### CONSIGNE 1
Sélectionnez dans le listing toutes les lignes où figure la chaîne "pizz" et recopiez-les.

On peut donc faire de bonnes affaires même en plein midi sur un vide-grenier, et ces trouvailles m'ont presque redonné le goût de les fréquenter. Mais, à quelques exceptions près, il va falloir maintenant attendre le printemps prochain.
03 novembre 2024
PIXIES : Velouria
Acquis neuf probablement à Reims en 1990
Réf : 30364 -- Édité par 4AD en France en 1990
Support : CD 12 cm
Titres : Velouria -- Make believe -- I've been waiting for you -- The thing
Je ne sais plus à quelle occasion c'était, mais j'ai récemment réécouté Velouria et je me suis dit que c'était quand même excellent. Un revirement pour moi car, j'ai beau avoir acheté fidèlement tous les disques des Pixies à partir de Surfer Rosa et jusqu'à leur séparation après Trompe le monde, j'ai toujours considéré que Monkey gone to heaven et Velouria étaient toutes les deux un ton en dessous de Gigantic ou Here comes your man et d'autres chansons de leurs albums pas sorties en single. Je pense aujourd'hui que j'avais tort, et ce single, avec ses quatre titres en 10'30, est un disque de haute tenue.
1990, ça correspond au moment où je suis passé au CD (j'ai dû acheter mon premier lecteur courant 1989). Jusque-là, j'avais tous les disques du groupe en vinyl. Je ne regrette pas ce changement, sauf pour la taille des pochettes (là, l'illustration a même été tournée d'un quart de tour pour gagner un peu en échelle). Par contre, je regrette par principe d'avoir revendu mes 33 tours de Come on pilgrim et Surfer rosa quand, vers cette époque, je les ai rachetés en doublon en CD.
Dès la guitare rythmique bien crade en intro (celle de Black Francis je suppose), avant que la rythmique solide arrive et que la guitare solo toujours aussi remarquable de Joey Santiago se lance, Velouria a un gros son, mais sur un tempo pas très rapide. Avec deux particularités remarquables, le thérémine du musicien de session invité Robert F. Brunner et le travail impressionnant que fait Kim Deal tout au long en deuxième voix.
La rime vocalement accentuée de "velouria" avec "adore ya" me fait toujours penser à celle un peu tirée par les cheveux de "Cleopatra" avec "at-ra" dans Abdul & Cleopatra. Le point de référence qu'apparemment personne n'a saisi, c'est Victoria des Kinks. Rien d'évident pour moi à l'écoute en-dehors bien sûr du "-ria", mais Frank Black lui-même s'en est étonné dans un entretien pour Q en 1990 : "Velouria : c'était Ma Victoria, pas mal, mais la chanson des Kinks... Je ne sais pas, ça doit être une bonne chanson pour que je m'en sois sorti". Il a confirmé son intérêt pour les Kinks en reprenant This is where I belong pour une face B en 1994.
Une version de Velouria a été enregistrée le 11 juin 1990 en session pour John Peel. Visiblement, Black Francis l'interprète seul à la guitare électrique.

### EXTRAITS DU LISTING

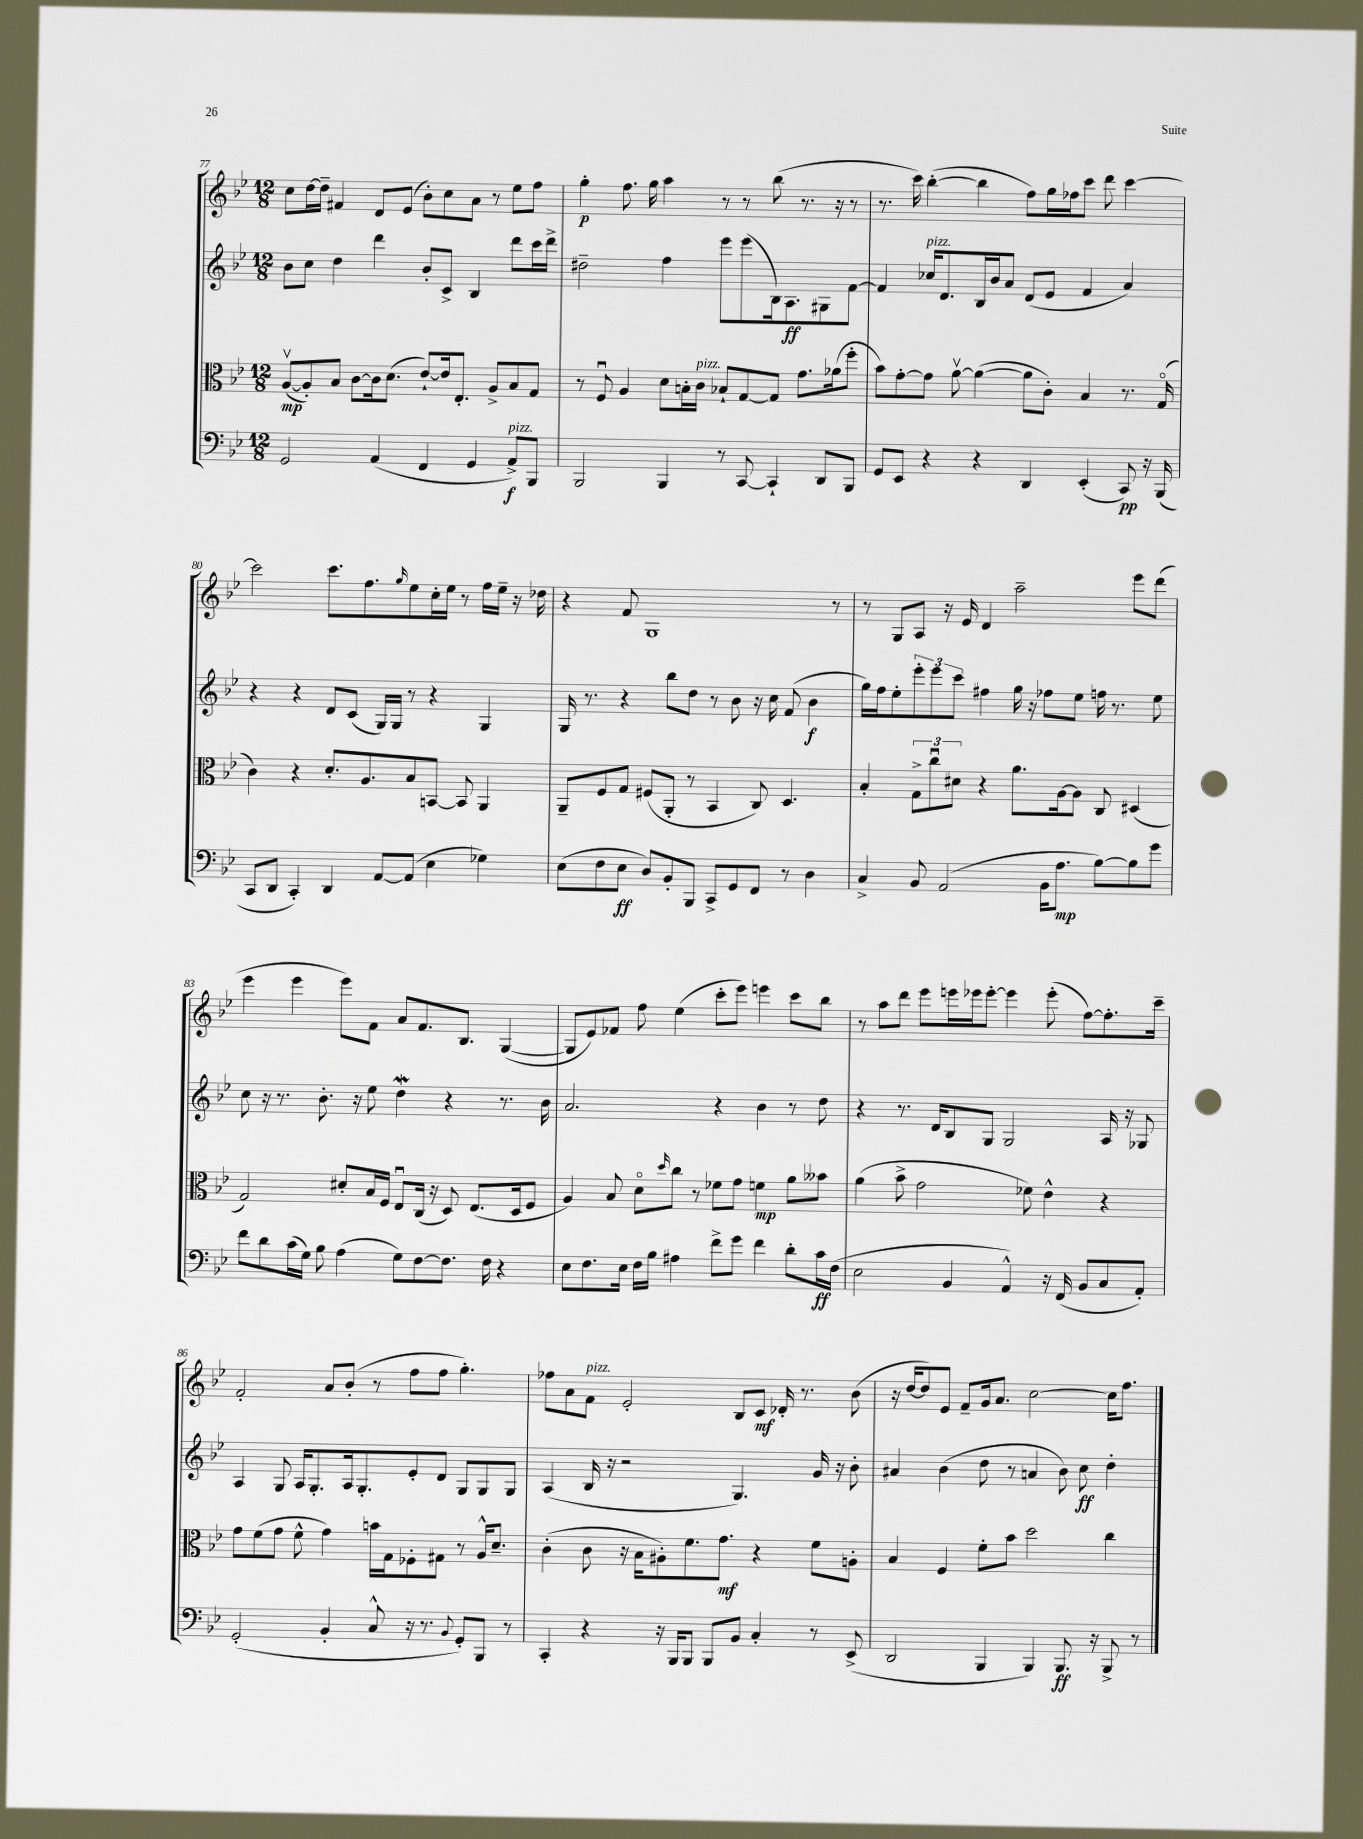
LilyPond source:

<<
\new StaffGroup <<
\new Staff = "s0" {
    \clef treble \key bes \major \numericTimeSignature \time 12/8
    c''8 d''16~ d''16-- fis'4 d'8 ees'8( bes'8-.) c''8 a'8 r8 ees''8 f''8 |
    g''4-.\p f''8. g''16 a''4 r8 r8 bes''8( r8. r16 r8 |
    r8. c'''16) bes''4~-.( bes''4 f''8) g''16 fes''16 c'''8 d'''8 c'''4~ |
    c'''2 c'''8. f''8. \grace { g''16 } ees''8 c''16-. ees''16 r8 f''16 ees''16-- r16 des''16 |
    r4 f'8 g1 r8 |
    r8 g8 a8 r16 ees'16 d'4 a''2-- ees'''8 d'''8( |
    ees'''4 ees'''4 ees'''8) f'8 a'8 f'8. bes8. g4~( |
    g8 ees'8) fes'8 f''8 ees''4( c'''8-. ees'''8) e'''4 c'''8 bes''8 |
    r8 a''8 d'''8 ees'''8 e'''16 ees'''16 ees'''8~-. ees'''4 ees'''8-.( f''8~) f''8.-. c'''16-- |
    f'2-. a'8 bes'8-.( r8 f''8 f''8 g''4.-.) |
    fes''8 a'8 f'8^\markup { \italic "pizz." } ees'2-. bes8 c'8\mf des'16-. r8. bes'8( |
    r16 d''16~ d''8) ees'8 f'8-- g'16 a'8. c''2~ c''16 f''8. \bar "|." |
}
\new Staff = "s1" {
    \clef treble \key bes \major \numericTimeSignature \time 12/8
    bes'8 c''8 d''4 d'''4 bes'8-. c'8-> bes4 d'''8 c'''16 d'''16-> |
    dis''2-- f''4 ees'''8 ees'''8( bes16) a8.\ff gis8 f'8~ |
    f'4 ces''16^\markup { \italic "pizz." } d'8. bes16 bes'16 a'8 d'8( ees'8 f'4 a'4) |
    r4 r4 d'8 c'8( g16) g16 r8 r4 g4 |
    g16 r8. r4 bes''8 d''8 r8 bes'8 r16 c''16 f'8( bes'4\f |
    g''16) f''16 ees''8-. \tuplet 3/2 { ees'''8-. ees'''8 c'''8 } fis''4 g''16 r16 fes''8 ees''8 f''16 r8. ees''8 |
    c''8 r16 r8. bes'8.-. r16 ees''8 d''4\mordent r4 r8. bes'16 |
    a'2. r4 bes'4 r8 d''8 |
    r4 r8. d'16 bes8 g8 g2 a16 r16 ges8 |
    a4 g8 a16 g8.-. a16 g8.-. ees'8-. d'8 g8 g8 g8 |
    a4( bes16 r16 r2 g4.) g'16 r16 bes'8-. |
    ais'4 bes'4( d''8 r8 a'4 bes'8) c''8\ff d''4-. \bar "|." |
}
\new Staff = "s2" {
    \clef alto \key bes \major \numericTimeSignature \time 12/8
    a8~\upbow\mp( a8-.) bes8 c'8~ c'16 d'8.( ees'8~-!) ees'16 ees8.-. a8-> bes8 g8 |
    r8 f8\downbow a4 d'8 b16-. c'16^\markup { \italic "pizz." } bes8-! g8~ g8 g'8. aes'16( f''8-. |
    bes'8) g'8~-. g'8 a'8~\upbow a'4~( a'8 c'8-.) bes4 r8. g16\flageolet( |
    c'4) r4 d'8.-. a8. bes8 b,8~ b,8 a,4 |
    a,8-- f8 g8 fis8( a,8-. r8 bes,4 c8) d4. |
    bes4-. \tuplet 3/2 { g8-> c''8\downbow dis'8 } r4 a'8. a16~ a8 c8 dis4( |
    g2) dis'8-. bes16 f16 ees8\downbow c16( r16 d8) ees8.( d16 f8 |
    a4) bes8 d'8\flageolet \grace { d''16 } c''8 r8 fes'8 g'8 f'4\mp a'8 beses'8 |
    a'4( bes'8-> g'2 fes'8) ees'4-^ r4 |
    g'8 f'8( g'8 f'8-^ g'4) b'16 g16 fes8-. gis8 r8 a16-^ d'8.-- |
    c'4-.( c'8 r16 bes16 ais8-.) f'8. g'8.\mf r4 f'8 a8-. |
    bes4 f4 f'8-. bes'8 d''2 c''4 \bar "|." |
}
\new Staff = "s3" {
    \clef bass \key bes \major \numericTimeSignature \time 12/8
    g,2 a,4( f,4 g,4 a,8->\f^\markup { \italic "pizz." }) bes,,8 |
    bes,,2 bes,,4 r8 c,8~ c,4-! d,8 bes,,8 |
    g,8 ees,8 r4 r4 d,4 ees,4-.( c,8\pp) r16 bes,,16( |
    c,8 d,8 c,4-.) d,4 a,8~ a,8( ees4 ges4) |
    ees8( f8 ees8\ff d8) bes,8-. bes,,8 c,8-> g,8 f,8 r8 d4 |
    c4-> bes,8 a,2( bes,16 a8.\mp bes8~) bes8 g'8 |
    f'8 d'8 c'16( g16) bes8 a4( g8) f8~ f8. f16 r4 |
    ees8 f8. ees16 f16 bes16 ais4 f'8-> g'8 f'4 d'8-. c'16\ff f16( |
    ees2 bes,4 a,4-^) r16 f,16( bes,8 c8 a,8-.) |
    g,2-.( bes,4-. c8-^ r16 r8. \appoggiatura { bes,8 } g,8-.) bes,,8 r8 |
    c,4-. r4 r16 bes,,16 bes,,8 bes,,8 bes,8 c4-. r8 ees,8->( |
    d,2 bes,,4 bes,,4) bes,,8.\ff r16 bes,,8-> r8 \bar "|." |
}
>>
>>
\layout { \context { \Score currentBarNumber = #77 } }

### CONSIGNE 2
Recopiez sans rien changer, dans le billet sur Velouria, tout ce qui va de "03 novembre 2024" jusqu'à "de haute tenue.".

### RÉPONSE FINALE 1
    fes''8 a'8 f'8^\markup { \italic "pizz." } ees'2-. bes8 c'8\mf des'16-. r8. bes'8( |
    f'4 ces''16^\markup { \italic "pizz." } d'8. bes16 bes'16 a'8 d'8( ees'8 f'4 a'4) |
    r8 f8\downbow a4 d'8 b16-. c'16^\markup { \italic "pizz." } bes8-! g8~ g8 g'8. aes'16( f''8-. |
    g,2 a,4( f,4 g,4 a,8->\f^\markup { \italic "pizz." }) bes,,8 |

### RÉPONSE FINALE 2
03 novembre 2024
PIXIES : Velouria
Acquis neuf probablement à Reims en 1990
Réf : 30364 -- Édité par 4AD en France en 1990
Support : CD 12 cm
Titres : Velouria -- Make believe -- I've been waiting for you -- The thing
Je ne sais plus à quelle occasion c'était, mais j'ai récemment réécouté Velouria et je me suis dit que c'était quand même excellent. Un revirement pour moi car, j'ai beau avoir acheté fidèlement tous les disques des Pixies à partir de Surfer Rosa et jusqu'à leur séparation après Trompe le monde, j'ai toujours considéré que Monkey gone to heaven et Velouria étaient toutes les deux un ton en dessous de Gigantic ou Here comes your man et d'autres chansons de leurs albums pas sorties en single. Je pense aujourd'hui que j'avais tort, et ce single, avec ses quatre titres en 10'30, est un disque de haute tenue.